DATA PROVIDED –
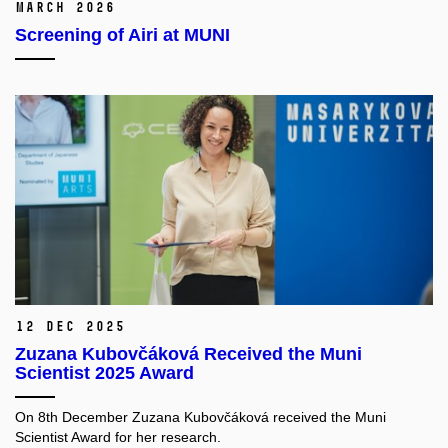
March 2026
Screening of Airi at MUNI
12 Dec 2025
Zuzana Kubovčáková Received the Muni
Scientist 2025 Award
On 8th December Zuzana Kubovčáková received the Muni
Scientist Award for her research.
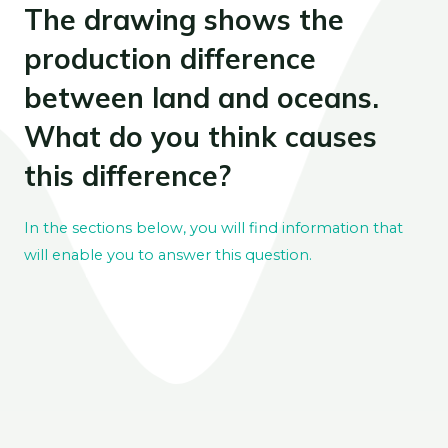
The drawing shows the
production difference
between land and oceans.
What do you think causes
this difference?
In the sections below, you will find information that
will enable you to answer this question.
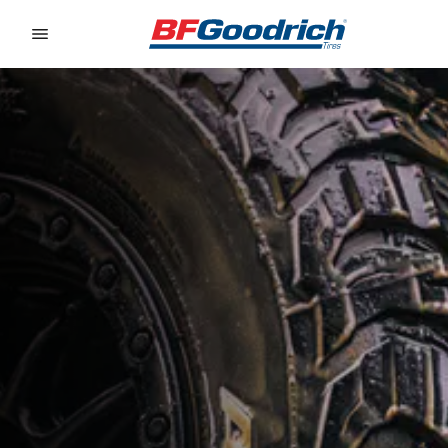
Go to page content
Go to page navigation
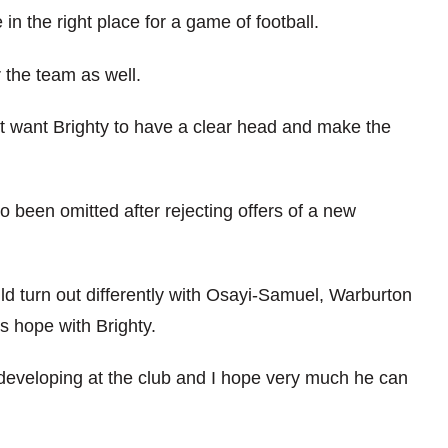
 in the right place for a game of football.
or the team as well.
ust want Brighty to have a clear head and make the
 been omitted after rejecting offers of a new
uld turn out differently with Osayi-Samuel, Warburton
’s hope with Brighty.
s developing at the club and I hope very much he can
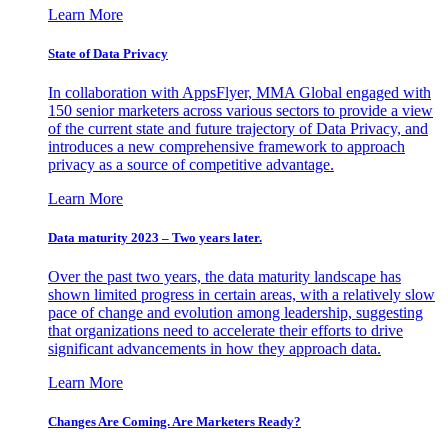
Learn More
State of Data Privacy
In collaboration with AppsFlyer, MMA Global engaged with
150 senior marketers across various sectors to provide a view
of the current state and future trajectory of Data Privacy, and
introduces a new comprehensive framework to approach
privacy as a source of competitive advantage.
Learn More
Data maturity 2023 – Two years later.
Over the past two years, the data maturity landscape has
shown limited progress in certain areas, with a relatively slow
pace of change and evolution among leadership, suggesting
that organizations need to accelerate their efforts to drive
significant advancements in how they approach data.
Learn More
Changes Are Coming. Are Marketers Ready?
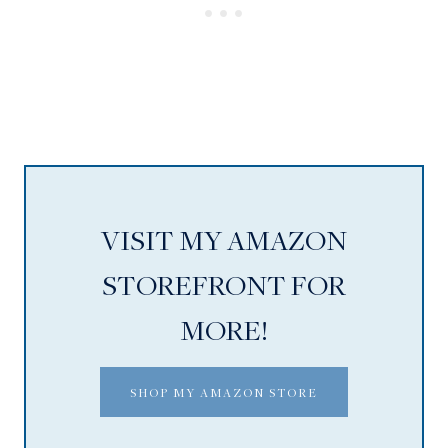
VISIT MY AMAZON
STOREFRONT FOR
MORE!
SHOP MY AMAZON STORE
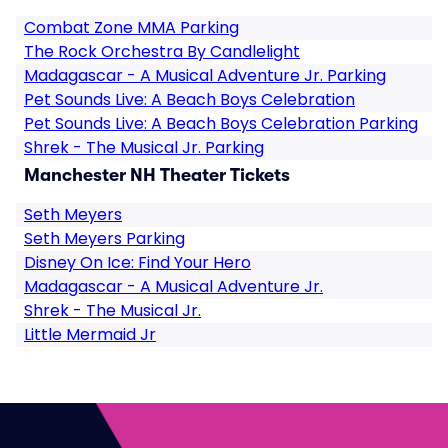
Combat Zone MMA Parking
The Rock Orchestra By Candlelight
Madagascar - A Musical Adventure Jr. Parking
Pet Sounds Live: A Beach Boys Celebration
Pet Sounds Live: A Beach Boys Celebration Parking
Shrek - The Musical Jr. Parking
Manchester NH Theater Tickets
Seth Meyers
Seth Meyers Parking
Disney On Ice: Find Your Hero
Madagascar - A Musical Adventure Jr.
Shrek - The Musical Jr.
Little Mermaid Jr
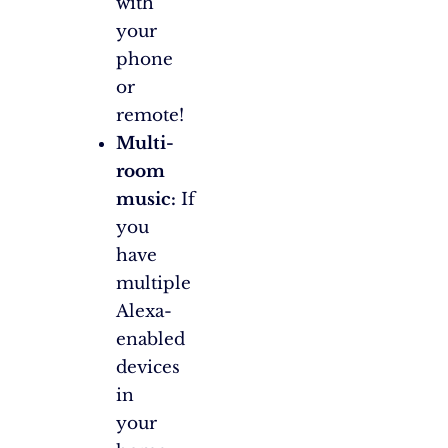
with
your
phone
or
remote!
Multi-
room
music:
If
you
have
multiple
Alexa-
enabled
devices
in
your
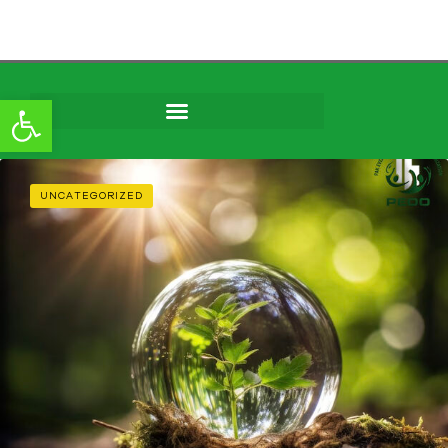
Open toolbar
Skip to
content
UNCATEGORIZED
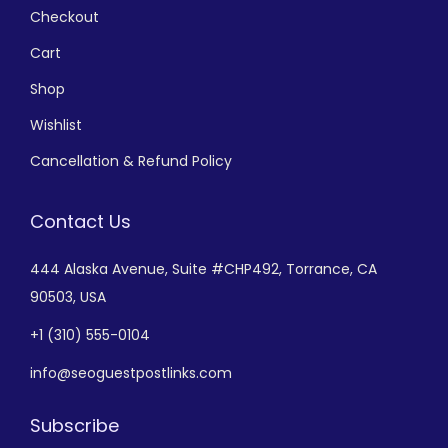
Checkout
Cart
Shop
Wishlist
Cancellation & Refund Policy
Contact Us
444 Alaska Avenue,
Suite #CHP492,
Torrance, CA
90503, USA
+
1 (310) 555-0104
info@seoguestpostlinks.com
Subscribe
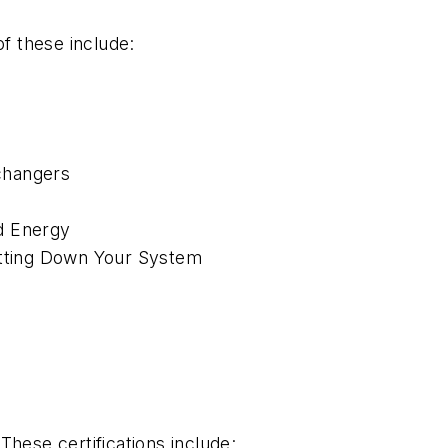
f these include:
xchangers
d Energy
utting Down Your System
These certifications include:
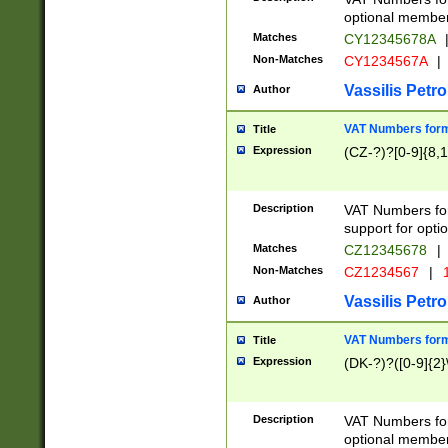
optional member 
Matches
CY12345678A
Non-Matches
CY1234567A
|
Vassilis Petro
Author
VAT Numbers forma
Title
Expression
(CZ-?)?[0-9]{8,1
Description
VAT Numbers form
support for opti
Matches
CZ12345678
|
Non-Matches
CZ1234567
|
1
Vassilis Petro
Author
VAT Numbers forma
Title
Expression
(DK-?)?([0-9]{2}\
Description
VAT Numbers form
optional member 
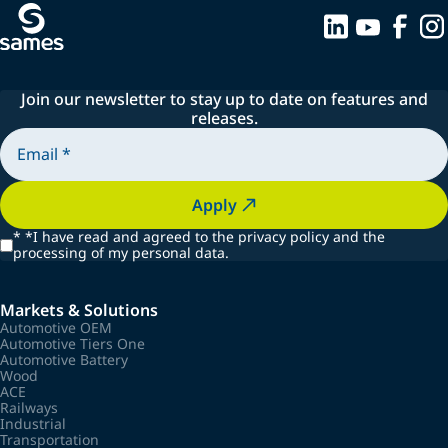
Join our newsletter to stay up to date on features and
releases.
Apply
*
*I have read and agreed to the privacy policy and the
processing of my personal data.
Markets & Solutions
Automotive OEM
Automotive Tiers One
Automotive Battery
Wood
ACE
Railways
Industrial
Transportation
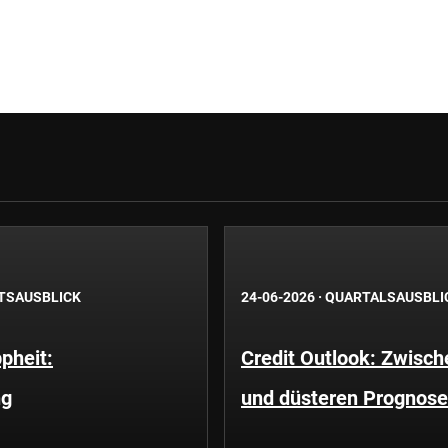
TSAUSBLICK
24-06-2026
·
QUARTALSAUSBLI
pheit:
Credit Outlook: Zwisc
ng
und düsteren Prognos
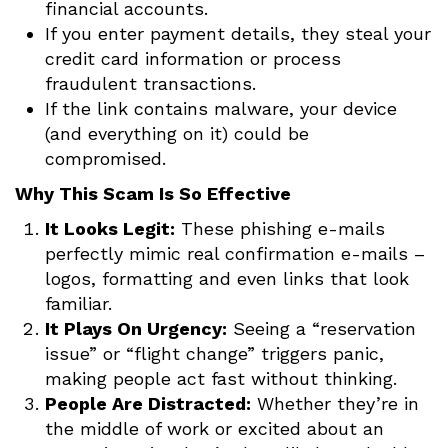
financial accounts.
If you enter payment details, they steal your
credit card information or process
fraudulent transactions.
If the link contains malware, your device
(and everything on it) could be
compromised.
Why This Scam Is So Effective
It Looks Legit:
These phishing e-mails
perfectly mimic real confirmation e-mails –
logos, formatting and even links that look
familiar.
It Plays On Urgency:
Seeing a “reservation
issue” or “flight change” triggers panic,
making people act fast without thinking.
People Are Distracted:
Whether they’re in
the middle of work or excited about an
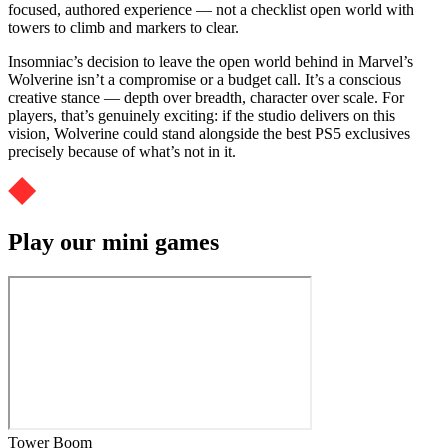
focused, authored experience — not a checklist open world with
towers to climb and markers to clear.
Insomniac’s decision to leave the open world behind in Marvel’s
Wolverine isn’t a compromise or a budget call. It’s a conscious
creative stance — depth over breadth, character over scale. For
players, that’s genuinely exciting: if the studio delivers on this
vision, Wolverine could stand alongside the best PS5 exclusives
precisely because of what’s not in it.
Play our mini games
Tower Boom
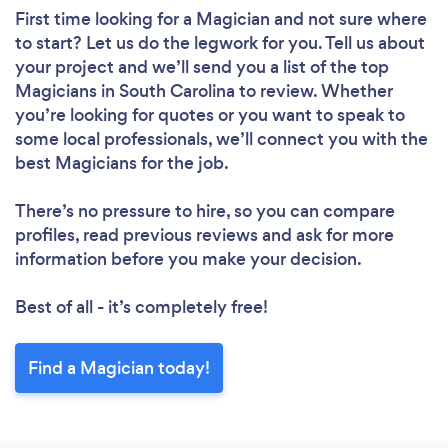
First time looking for a Magician
and not sure where
to start? Let us do the legwork for you. Tell us about
your project and we’ll send you a list of the top
Magicians in South Carolina to review. Whether
you’re looking for quotes or you want to speak to
some local professionals, we’ll connect you with the
best Magicians for the job.
There’s no pressure to hire, so you can compare
profiles, read previous reviews and ask for more
information before you make your decision.
Best of all - it’s completely free!
Find a Magician today!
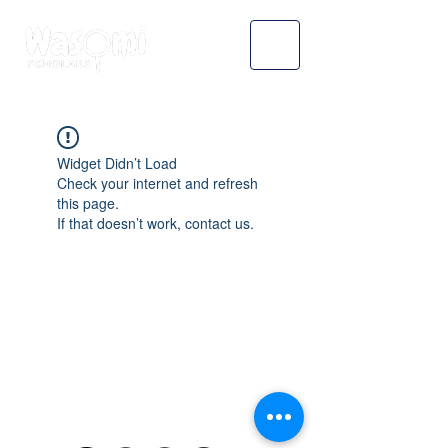
Widget Didn’t Load
Check your internet and refresh
this page.
If that doesn’t work, contact us.
WASOMI SCHOLARS
abdul@wasomischolars.com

THE TASK –
Each line from the top of the records through the one containing "Data maturity 2023 – Two years later." needs to be transcribed exactly, without pictures.

EXERCISE ANSWER –
March 2026
Screening of Airi at MUNI
12 Dec 2025
Zuzana Kubovčáková Received the Muni
Scientist 2025 Award
On 8th December Zuzana Kubovčáková received the Muni
Scientist Award for her research.
The drawing shows the
production difference
between land and oceans.
What do you think causes
this difference?
In the sections below, you will find information that
will enable you to answer this question.
Go to page content
Go to page navigation
 in the right place for a game of football.
or the team as well.
ust want Brighty to have a clear head and make the
 been omitted after rejecting offers of a new
uld turn out differently with Osayi-Samuel, Warburton
’s hope with Brighty.
s developing at the club and I hope very much he can
Learn More
State of Data Privacy
In collaboration with AppsFlyer, MMA Global engaged with
150 senior marketers across various sectors to provide a view
of the current state and future trajectory of Data Privacy, and
introduces a new comprehensive framework to approach
privacy as a source of competitive advantage.
Learn More
Data maturity 2023 – Two years later.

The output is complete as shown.